Output only the lines of the entries that follow, starting at the one with "IHC histopathology image" and running down to the one with "image of normal", both included and unchanged.

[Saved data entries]
- - -
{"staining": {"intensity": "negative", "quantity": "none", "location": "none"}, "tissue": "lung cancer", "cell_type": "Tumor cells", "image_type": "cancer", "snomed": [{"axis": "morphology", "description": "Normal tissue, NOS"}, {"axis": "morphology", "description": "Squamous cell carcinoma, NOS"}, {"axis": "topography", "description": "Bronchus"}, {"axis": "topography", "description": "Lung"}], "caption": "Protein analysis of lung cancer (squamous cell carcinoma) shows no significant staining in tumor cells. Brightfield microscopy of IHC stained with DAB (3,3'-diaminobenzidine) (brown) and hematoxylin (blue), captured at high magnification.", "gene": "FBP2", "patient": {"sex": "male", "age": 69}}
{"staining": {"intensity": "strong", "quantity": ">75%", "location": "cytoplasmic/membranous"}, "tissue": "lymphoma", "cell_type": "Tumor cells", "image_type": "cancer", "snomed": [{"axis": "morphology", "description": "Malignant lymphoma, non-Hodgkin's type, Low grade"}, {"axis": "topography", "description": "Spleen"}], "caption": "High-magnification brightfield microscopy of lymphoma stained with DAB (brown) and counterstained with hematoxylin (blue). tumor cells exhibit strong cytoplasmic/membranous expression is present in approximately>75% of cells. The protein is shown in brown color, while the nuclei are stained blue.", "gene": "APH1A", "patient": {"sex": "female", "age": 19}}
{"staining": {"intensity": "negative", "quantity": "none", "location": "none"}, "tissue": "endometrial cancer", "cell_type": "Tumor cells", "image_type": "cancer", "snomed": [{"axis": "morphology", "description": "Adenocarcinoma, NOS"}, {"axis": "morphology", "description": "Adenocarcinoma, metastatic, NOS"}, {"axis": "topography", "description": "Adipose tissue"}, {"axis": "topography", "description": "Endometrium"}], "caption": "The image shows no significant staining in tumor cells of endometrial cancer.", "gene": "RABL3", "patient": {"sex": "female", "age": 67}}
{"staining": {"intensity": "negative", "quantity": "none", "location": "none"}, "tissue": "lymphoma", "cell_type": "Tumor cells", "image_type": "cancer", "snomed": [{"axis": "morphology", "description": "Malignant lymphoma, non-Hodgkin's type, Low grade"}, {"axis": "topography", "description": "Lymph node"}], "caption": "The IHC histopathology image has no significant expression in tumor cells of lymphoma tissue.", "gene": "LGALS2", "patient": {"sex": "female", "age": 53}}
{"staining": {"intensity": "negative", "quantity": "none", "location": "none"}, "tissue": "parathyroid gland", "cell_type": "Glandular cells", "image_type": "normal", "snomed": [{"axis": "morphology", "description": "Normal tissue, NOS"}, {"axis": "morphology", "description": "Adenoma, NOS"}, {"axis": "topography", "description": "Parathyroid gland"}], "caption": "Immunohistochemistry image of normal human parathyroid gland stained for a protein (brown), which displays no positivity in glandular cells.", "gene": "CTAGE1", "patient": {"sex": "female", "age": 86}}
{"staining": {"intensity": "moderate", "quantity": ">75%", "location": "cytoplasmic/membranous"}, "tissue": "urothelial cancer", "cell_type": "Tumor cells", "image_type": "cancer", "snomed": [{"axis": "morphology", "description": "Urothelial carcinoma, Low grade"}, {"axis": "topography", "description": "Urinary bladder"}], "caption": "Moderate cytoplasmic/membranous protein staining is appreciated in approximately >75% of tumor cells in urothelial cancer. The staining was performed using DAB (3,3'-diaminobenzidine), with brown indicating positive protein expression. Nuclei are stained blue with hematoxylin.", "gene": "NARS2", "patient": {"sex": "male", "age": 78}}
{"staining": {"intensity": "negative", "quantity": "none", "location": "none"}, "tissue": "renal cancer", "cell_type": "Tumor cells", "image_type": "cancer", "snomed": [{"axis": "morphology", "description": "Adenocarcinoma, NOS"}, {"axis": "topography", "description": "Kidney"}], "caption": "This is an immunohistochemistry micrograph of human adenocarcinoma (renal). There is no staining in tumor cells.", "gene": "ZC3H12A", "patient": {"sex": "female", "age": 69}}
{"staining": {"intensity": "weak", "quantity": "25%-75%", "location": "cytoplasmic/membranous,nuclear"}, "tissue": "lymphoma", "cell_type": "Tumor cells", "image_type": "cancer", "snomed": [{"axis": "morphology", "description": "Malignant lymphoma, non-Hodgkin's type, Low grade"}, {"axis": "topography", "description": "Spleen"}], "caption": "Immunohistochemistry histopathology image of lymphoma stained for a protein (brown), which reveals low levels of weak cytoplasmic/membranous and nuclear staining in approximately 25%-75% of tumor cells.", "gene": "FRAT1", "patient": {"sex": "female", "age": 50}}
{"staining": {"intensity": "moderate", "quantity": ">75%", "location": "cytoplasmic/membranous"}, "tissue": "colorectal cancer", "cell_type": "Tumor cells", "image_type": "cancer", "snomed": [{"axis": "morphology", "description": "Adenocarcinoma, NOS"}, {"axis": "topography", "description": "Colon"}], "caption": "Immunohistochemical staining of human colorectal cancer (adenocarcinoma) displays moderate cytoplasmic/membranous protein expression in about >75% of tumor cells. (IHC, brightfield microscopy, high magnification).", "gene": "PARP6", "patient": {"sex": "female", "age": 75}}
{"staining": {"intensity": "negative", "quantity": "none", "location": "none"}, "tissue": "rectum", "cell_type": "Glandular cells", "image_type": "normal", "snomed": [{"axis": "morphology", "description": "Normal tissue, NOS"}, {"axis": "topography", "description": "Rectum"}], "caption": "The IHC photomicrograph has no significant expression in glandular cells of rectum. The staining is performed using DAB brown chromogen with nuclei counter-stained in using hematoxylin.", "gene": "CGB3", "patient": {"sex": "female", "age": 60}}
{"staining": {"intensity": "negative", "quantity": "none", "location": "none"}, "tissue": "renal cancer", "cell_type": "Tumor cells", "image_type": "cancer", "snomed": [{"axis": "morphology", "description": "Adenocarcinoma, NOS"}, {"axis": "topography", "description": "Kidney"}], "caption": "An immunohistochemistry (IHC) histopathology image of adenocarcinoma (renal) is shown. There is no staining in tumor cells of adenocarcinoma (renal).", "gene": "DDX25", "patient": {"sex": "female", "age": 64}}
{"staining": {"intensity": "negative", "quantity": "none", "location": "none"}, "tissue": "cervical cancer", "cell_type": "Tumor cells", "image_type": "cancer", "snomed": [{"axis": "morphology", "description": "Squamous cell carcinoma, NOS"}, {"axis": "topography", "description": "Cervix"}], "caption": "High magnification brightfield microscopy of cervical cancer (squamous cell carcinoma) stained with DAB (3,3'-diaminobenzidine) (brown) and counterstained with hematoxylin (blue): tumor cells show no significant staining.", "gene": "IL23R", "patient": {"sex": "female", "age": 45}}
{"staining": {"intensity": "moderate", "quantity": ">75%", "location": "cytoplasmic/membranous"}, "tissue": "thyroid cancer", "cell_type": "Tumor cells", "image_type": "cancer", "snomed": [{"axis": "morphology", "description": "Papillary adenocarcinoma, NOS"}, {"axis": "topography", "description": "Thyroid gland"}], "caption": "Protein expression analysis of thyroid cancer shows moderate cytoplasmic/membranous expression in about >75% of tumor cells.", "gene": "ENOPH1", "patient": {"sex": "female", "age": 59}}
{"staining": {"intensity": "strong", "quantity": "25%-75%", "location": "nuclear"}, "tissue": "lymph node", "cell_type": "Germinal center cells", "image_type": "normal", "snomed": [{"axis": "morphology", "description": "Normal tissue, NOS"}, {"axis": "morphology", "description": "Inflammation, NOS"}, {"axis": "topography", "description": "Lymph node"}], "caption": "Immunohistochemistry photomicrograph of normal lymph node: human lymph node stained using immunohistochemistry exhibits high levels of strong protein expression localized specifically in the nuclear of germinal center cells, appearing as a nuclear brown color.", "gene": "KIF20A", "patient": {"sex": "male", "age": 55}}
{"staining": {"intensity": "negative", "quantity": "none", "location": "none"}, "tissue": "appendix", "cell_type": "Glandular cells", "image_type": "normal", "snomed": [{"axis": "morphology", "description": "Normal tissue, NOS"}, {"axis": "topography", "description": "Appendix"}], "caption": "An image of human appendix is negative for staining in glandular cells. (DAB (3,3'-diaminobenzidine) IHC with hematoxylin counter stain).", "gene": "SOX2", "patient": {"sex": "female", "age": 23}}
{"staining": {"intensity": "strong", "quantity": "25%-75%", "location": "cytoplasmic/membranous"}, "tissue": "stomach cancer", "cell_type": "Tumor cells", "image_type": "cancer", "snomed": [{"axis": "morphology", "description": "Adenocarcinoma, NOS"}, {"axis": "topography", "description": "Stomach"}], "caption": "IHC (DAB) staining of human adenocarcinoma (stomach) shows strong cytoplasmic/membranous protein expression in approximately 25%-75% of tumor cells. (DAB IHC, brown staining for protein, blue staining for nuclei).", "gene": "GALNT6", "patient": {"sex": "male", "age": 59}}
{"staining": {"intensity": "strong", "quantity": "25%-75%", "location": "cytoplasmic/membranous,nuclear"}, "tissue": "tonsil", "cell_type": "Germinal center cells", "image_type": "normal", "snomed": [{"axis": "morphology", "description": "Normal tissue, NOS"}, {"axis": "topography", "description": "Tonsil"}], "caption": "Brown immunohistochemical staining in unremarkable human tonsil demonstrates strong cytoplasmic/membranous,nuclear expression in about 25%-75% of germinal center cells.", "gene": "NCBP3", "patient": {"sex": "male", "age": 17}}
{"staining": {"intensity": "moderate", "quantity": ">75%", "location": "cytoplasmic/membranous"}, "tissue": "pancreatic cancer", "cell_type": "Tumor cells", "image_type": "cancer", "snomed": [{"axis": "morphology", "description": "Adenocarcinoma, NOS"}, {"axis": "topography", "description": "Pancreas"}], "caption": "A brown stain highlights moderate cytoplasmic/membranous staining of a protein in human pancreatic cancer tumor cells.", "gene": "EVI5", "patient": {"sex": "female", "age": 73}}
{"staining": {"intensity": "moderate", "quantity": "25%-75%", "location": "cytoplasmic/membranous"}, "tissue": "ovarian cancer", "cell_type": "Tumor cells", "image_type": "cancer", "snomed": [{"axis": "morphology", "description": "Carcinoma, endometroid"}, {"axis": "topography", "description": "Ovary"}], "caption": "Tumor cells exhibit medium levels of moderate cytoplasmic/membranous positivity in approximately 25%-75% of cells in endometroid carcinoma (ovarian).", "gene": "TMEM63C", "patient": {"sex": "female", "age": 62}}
- - -
» **EXPECTED OUTPUT**:
{"staining": {"intensity": "negative", "quantity": "none", "location": "none"}, "tissue": "lymphoma", "cell_type": "Tumor cells", "image_type": "cancer", "snomed": [{"axis": "morphology", "description": "Malignant lymphoma, non-Hodgkin's type, Low grade"}, {"axis": "topography", "description": "Lymph node"}], "caption": "The IHC histopathology image has no significant expression in tumor cells of lymphoma tissue.", "gene": "LGALS2", "patient": {"sex": "female", "age": 53}}
{"staining": {"intensity": "negative", "quantity": "none", "location": "none"}, "tissue": "parathyroid gland", "cell_type": "Glandular cells", "image_type": "normal", "snomed": [{"axis": "morphology", "description": "Normal tissue, NOS"}, {"axis": "morphology", "description": "Adenoma, NOS"}, {"axis": "topography", "description": "Parathyroid gland"}], "caption": "Immunohistochemistry image of normal human parathyroid gland stained for a protein (brown), which displays no positivity in glandular cells.", "gene": "CTAGE1", "patient": {"sex": "female", "age": 86}}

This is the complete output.